To learn more about reducing digital eye strain, read How to Avoid Digital Eye Strain in a Digital World!
What About Blue Light Glasses for Digital Eye Strain?
Blue light glasses, or “computer glasses,” have become trendy lately, especially after the pandemic started. Manufacturers claim they block blue light and prevent digital eye strain, and they come in stylish designs so they can be worn all day.
Despite their claims, current research doesn’t back them up. At this point, scientific research has been minimal in proving or dispelling their claims. The research that has been done has been mixed at best.
On the bright side, they haven’t been shown to have any negative side effects so they’re perfectly safe to try. If you have any specific questions about blue light glasses, you can ask one of our eye surgeons in Knoxville or Morristown.
While it doesn’t hurt to try, the tips we listed above are your best bet for reducing and even preventing digital eye strain. They provide practical steps you can take to make your screen time easier on your eyes, allowing you to be more productive without making your eyes feel less comfortable.
Are you struggling with digital eye strain and suspect you may have an undiagnosed eye problem?
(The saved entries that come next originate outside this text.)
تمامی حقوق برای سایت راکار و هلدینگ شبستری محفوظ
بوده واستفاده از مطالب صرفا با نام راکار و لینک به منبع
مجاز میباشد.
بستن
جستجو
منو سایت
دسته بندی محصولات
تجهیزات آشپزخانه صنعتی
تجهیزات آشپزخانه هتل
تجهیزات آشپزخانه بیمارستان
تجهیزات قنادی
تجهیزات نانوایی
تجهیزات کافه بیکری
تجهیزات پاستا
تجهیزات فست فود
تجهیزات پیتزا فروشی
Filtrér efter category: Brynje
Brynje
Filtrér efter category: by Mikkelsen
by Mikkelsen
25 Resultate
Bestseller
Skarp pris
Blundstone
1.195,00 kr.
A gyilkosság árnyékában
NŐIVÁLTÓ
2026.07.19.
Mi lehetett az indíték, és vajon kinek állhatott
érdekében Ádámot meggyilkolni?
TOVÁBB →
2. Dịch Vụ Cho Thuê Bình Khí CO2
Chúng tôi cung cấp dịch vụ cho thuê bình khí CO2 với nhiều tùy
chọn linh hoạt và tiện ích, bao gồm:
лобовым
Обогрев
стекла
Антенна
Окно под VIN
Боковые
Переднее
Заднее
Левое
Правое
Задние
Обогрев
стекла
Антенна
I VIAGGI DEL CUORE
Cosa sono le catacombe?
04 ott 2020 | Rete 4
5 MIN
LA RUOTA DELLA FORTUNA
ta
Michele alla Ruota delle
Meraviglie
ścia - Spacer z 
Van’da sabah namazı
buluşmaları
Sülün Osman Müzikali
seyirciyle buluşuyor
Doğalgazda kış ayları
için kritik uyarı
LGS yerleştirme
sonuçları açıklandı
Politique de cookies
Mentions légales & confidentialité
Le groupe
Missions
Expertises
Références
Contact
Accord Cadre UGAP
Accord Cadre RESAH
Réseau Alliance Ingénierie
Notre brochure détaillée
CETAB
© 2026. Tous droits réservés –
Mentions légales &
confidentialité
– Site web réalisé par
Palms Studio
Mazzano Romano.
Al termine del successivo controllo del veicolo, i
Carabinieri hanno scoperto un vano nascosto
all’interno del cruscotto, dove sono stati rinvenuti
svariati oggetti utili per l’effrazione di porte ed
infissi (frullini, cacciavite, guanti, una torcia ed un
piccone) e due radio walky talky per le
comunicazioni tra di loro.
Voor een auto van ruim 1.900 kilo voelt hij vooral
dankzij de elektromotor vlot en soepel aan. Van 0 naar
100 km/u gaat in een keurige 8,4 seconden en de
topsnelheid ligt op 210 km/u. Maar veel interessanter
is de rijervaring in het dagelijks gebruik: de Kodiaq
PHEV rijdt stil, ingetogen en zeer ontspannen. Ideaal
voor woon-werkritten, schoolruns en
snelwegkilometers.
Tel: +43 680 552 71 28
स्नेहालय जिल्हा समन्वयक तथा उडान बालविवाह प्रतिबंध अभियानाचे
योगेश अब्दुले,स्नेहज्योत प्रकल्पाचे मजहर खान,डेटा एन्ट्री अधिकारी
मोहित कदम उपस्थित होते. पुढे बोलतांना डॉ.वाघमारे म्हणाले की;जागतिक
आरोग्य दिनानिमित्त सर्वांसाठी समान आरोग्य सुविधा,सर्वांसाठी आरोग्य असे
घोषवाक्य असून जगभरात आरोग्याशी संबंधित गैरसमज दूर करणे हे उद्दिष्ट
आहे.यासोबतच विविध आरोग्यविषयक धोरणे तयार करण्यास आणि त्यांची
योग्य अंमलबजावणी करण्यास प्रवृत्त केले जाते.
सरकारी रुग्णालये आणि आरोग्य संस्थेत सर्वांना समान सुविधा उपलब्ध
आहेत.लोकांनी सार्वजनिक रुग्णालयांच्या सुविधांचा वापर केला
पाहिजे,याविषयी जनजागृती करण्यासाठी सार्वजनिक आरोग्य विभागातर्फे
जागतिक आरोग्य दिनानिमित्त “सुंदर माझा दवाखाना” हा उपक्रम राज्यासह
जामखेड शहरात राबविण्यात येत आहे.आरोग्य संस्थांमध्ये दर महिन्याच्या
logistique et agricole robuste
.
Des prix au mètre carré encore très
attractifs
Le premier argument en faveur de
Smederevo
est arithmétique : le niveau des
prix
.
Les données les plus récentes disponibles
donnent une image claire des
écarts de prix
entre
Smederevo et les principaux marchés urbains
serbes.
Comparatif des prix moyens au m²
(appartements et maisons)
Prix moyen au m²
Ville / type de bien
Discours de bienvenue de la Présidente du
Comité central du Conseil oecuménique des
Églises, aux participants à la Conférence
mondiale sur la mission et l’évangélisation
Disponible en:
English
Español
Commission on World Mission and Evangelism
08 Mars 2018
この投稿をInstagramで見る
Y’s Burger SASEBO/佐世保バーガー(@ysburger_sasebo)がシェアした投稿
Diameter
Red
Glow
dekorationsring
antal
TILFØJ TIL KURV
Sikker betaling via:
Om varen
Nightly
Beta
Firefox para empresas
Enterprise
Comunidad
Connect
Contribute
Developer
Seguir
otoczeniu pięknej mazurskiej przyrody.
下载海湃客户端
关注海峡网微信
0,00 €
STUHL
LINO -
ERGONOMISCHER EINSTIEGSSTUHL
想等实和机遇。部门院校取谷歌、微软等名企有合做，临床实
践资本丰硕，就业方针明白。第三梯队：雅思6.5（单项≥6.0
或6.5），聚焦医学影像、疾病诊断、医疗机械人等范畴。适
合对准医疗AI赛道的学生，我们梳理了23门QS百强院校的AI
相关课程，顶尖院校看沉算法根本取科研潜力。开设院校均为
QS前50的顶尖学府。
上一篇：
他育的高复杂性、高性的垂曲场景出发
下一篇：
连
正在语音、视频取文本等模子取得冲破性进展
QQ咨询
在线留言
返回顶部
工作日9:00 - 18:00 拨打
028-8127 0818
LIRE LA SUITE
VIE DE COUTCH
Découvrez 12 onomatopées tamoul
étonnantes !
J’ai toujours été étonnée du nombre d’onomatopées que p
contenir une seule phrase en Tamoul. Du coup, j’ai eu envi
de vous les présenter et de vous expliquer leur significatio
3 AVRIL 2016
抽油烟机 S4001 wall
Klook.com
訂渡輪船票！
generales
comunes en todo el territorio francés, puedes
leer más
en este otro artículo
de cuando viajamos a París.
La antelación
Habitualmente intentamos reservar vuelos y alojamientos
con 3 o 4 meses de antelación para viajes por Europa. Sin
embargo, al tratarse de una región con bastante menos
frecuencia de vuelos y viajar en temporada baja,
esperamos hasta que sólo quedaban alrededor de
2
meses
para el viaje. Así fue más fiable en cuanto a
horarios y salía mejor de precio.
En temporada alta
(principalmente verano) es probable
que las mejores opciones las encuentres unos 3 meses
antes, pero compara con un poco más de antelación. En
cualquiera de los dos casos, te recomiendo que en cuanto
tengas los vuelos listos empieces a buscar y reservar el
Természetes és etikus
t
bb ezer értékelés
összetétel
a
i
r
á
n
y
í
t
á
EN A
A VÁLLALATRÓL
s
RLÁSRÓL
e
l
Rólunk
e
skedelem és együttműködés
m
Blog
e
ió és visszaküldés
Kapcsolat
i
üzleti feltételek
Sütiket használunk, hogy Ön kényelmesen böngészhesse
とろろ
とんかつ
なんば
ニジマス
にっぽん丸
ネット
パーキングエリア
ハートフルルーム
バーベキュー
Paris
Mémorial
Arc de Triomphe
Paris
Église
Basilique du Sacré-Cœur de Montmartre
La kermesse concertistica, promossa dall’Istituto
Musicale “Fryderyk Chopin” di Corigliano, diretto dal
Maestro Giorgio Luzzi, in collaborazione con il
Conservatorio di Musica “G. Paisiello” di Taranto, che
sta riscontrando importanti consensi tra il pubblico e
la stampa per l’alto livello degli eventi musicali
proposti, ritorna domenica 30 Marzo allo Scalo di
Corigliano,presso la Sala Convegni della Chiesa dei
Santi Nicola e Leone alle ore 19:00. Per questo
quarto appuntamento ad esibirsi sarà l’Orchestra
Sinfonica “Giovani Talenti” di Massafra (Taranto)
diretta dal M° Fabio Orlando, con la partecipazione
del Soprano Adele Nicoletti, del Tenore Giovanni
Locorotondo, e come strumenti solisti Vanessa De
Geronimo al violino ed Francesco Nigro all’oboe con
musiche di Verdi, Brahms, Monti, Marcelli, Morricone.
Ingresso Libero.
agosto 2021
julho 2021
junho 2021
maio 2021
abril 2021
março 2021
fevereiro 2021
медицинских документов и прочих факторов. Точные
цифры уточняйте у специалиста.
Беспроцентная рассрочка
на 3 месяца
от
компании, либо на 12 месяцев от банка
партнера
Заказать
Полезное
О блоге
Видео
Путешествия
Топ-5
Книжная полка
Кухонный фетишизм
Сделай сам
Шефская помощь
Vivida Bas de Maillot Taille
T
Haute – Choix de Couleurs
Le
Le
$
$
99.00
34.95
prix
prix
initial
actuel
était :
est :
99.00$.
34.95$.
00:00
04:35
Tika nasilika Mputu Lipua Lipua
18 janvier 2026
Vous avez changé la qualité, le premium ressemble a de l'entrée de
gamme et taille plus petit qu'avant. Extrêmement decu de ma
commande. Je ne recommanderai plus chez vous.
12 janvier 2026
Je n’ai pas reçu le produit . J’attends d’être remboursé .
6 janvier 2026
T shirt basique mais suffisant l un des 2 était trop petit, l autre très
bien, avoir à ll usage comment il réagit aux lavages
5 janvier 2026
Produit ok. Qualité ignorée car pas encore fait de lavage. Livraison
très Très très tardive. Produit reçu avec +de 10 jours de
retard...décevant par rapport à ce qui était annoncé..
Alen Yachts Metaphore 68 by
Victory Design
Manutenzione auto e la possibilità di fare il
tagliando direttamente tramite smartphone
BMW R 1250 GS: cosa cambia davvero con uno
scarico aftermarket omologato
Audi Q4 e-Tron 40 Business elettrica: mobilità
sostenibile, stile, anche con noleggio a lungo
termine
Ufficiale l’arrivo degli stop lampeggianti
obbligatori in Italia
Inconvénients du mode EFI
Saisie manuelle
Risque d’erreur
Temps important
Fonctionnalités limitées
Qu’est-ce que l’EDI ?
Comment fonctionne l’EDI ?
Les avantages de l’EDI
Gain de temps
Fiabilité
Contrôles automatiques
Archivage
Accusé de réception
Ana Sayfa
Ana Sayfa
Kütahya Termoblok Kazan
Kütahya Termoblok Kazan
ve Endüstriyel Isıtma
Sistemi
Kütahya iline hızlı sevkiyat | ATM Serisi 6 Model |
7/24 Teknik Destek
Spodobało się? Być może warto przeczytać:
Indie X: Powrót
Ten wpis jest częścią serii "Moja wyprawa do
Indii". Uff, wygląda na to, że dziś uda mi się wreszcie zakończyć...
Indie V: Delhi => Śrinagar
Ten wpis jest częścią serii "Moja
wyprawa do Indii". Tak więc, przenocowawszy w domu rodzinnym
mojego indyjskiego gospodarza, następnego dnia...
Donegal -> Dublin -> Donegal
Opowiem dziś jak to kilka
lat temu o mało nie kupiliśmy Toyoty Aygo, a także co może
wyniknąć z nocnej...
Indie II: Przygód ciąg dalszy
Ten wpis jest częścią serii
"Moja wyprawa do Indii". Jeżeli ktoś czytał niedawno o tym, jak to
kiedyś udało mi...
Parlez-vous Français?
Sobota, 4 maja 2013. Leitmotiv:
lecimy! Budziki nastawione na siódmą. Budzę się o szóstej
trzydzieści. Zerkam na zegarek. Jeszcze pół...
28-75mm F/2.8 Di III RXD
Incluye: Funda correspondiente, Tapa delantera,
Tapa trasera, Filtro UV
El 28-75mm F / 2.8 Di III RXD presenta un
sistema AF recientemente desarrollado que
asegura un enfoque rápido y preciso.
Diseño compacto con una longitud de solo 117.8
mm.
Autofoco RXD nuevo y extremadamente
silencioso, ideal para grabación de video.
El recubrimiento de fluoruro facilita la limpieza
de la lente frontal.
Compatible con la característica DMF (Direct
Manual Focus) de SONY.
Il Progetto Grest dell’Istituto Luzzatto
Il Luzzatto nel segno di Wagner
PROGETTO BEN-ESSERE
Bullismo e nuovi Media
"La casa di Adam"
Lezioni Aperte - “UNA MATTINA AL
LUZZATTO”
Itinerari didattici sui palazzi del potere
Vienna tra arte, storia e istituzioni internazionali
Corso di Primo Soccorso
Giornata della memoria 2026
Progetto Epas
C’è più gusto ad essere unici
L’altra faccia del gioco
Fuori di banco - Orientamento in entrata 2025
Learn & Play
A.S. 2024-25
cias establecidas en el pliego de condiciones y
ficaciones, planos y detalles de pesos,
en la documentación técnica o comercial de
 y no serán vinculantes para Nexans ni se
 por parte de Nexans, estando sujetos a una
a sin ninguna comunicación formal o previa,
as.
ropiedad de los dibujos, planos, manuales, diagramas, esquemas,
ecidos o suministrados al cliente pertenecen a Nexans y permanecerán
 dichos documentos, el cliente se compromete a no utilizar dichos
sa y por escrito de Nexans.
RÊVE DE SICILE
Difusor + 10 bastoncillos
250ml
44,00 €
If so, contact us today to schedule your comprehensive eye exam!
Staring at digital screens for long periods of time exposes you to blue light which can irritate your eyes. While it’s not harmful to your vision, blue light can make your eyes feel uncomfortable, dry, and itchy. Fortunately, eye strain can be significantly reduced with comprehensive or dilated eye exams and following the 20-20-20 rule. While “computer glasses” are available that claim to block blue light, there isn’t enough evidence to support their claims.